---------- 提示文 ----------

2012年9月18日(火)



NTT、米のクラウドコンサル企業を買収

 NTTは18日、クラウドコンピューティング関連のコンサルティング業務を手掛ける米ベンチャー企業、
センタースタンス社(オレゴン州)の全株式を取得すると発表した。買収金額は約40億円とみられる。
国内通信市場が頭打ちになるなか、NTTは買収を通じ、手薄だった分野をテコ入れし、クラウドにおけるグローバル事業の拡大を加速する。
 ネットワーク経由でソフトや情報サービスを利用するクラウドは急速に普及している。
NTTはセンタースタンス社の創業者や経営陣が保有する全株式を10月末までに取得し、複数の社外取締役を派遣する方向で調整している。
買収後の社名はNTTセンタースタンス社になる見通しだ。
 センタースタンス社は2001年に創業。米国西海岸を中心に主に北米でクラウド関連のコンサル業務を手掛けている。従業員は約100人。

----------

実施事項:
1 - NTTの買収に関する記事をもとに、次の問いに答えよ。
(a) 買収金額はいくらとみられているか。
(b) NTTは全株式をいつまでに取得するか。
(c) センタースタンス社の従業員は何人か。
2 - NTTの買収に関する記事にある「買収後の社名はNTTセンタースタンス社になる見通しだ。」という一文を英語に訳せ。
3 - NTTの買収に関する記事の続きを、最後の文の後から書き足せ。

---------- データ抜粋 ----------

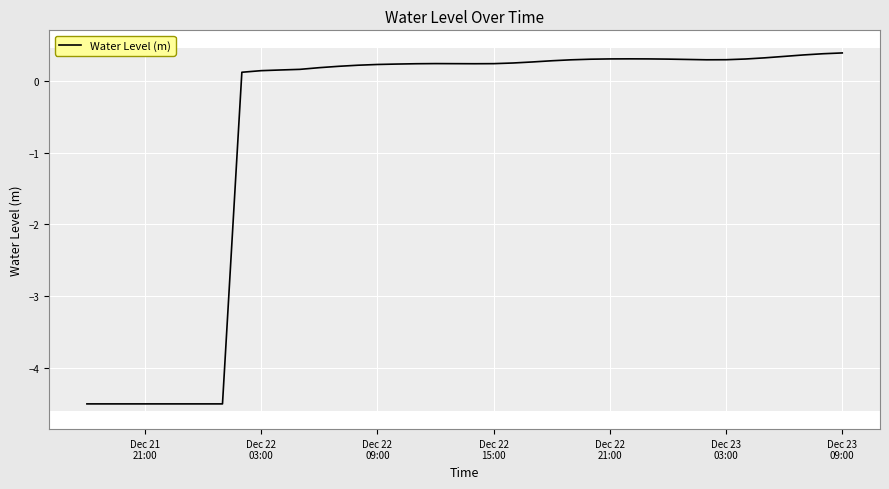

What is the maximum value shown in the chart?

0.4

----------

解答:
1 -
(a) 約40億円
(b) 10月末まで
(c) 約100人

2 - After the acquisition, the company is expected to be renamed NTT Centerstance.

3 -
これまで約2千件以上のプロジェクトに携わってきた実績があるという。
 NTTは10年にも南アフリカの情報システム会社、ディメンションデータを約2860億円で買収している。
クラウドを軸にNTTグループ各社の事業資産の融合を進めながら、海外市場の開拓を急ぐ考えだ。
(日本経済新聞 2012/9/18 19:11)
ttp://www.nikkei.com/markets/kigyo/ma.aspx?g=DGXNASDD180FS_18092012TJ1000

 

 

 

2012年9月18日
日本電信電話株式会社
Centerstanceの買収について
ttp://www.ntt.co.jp/news2012/1209/120918a.html

 

 



【コメント】
NTTがクラウドサービス関連企業を買収するそうです。
この買収に意味があるかどうかは分かりませんが。
インターネットは簡単に国境を越えますが、人間自体が瞬間移動できるようになったわけではありません。
また、インターネットは簡単に複数の言語を扱えますが、人間自身が複数の言語を操れるようになったわけではありません
クラウドサービスと言ってもお客様あってのビジネスです。
インターネットを活用したビジネスと言っても、各ビジネスとしては結局国内(ネットワーク用語で言えば「ローカル」)で完結している、
ということが多いのではないでしょうか。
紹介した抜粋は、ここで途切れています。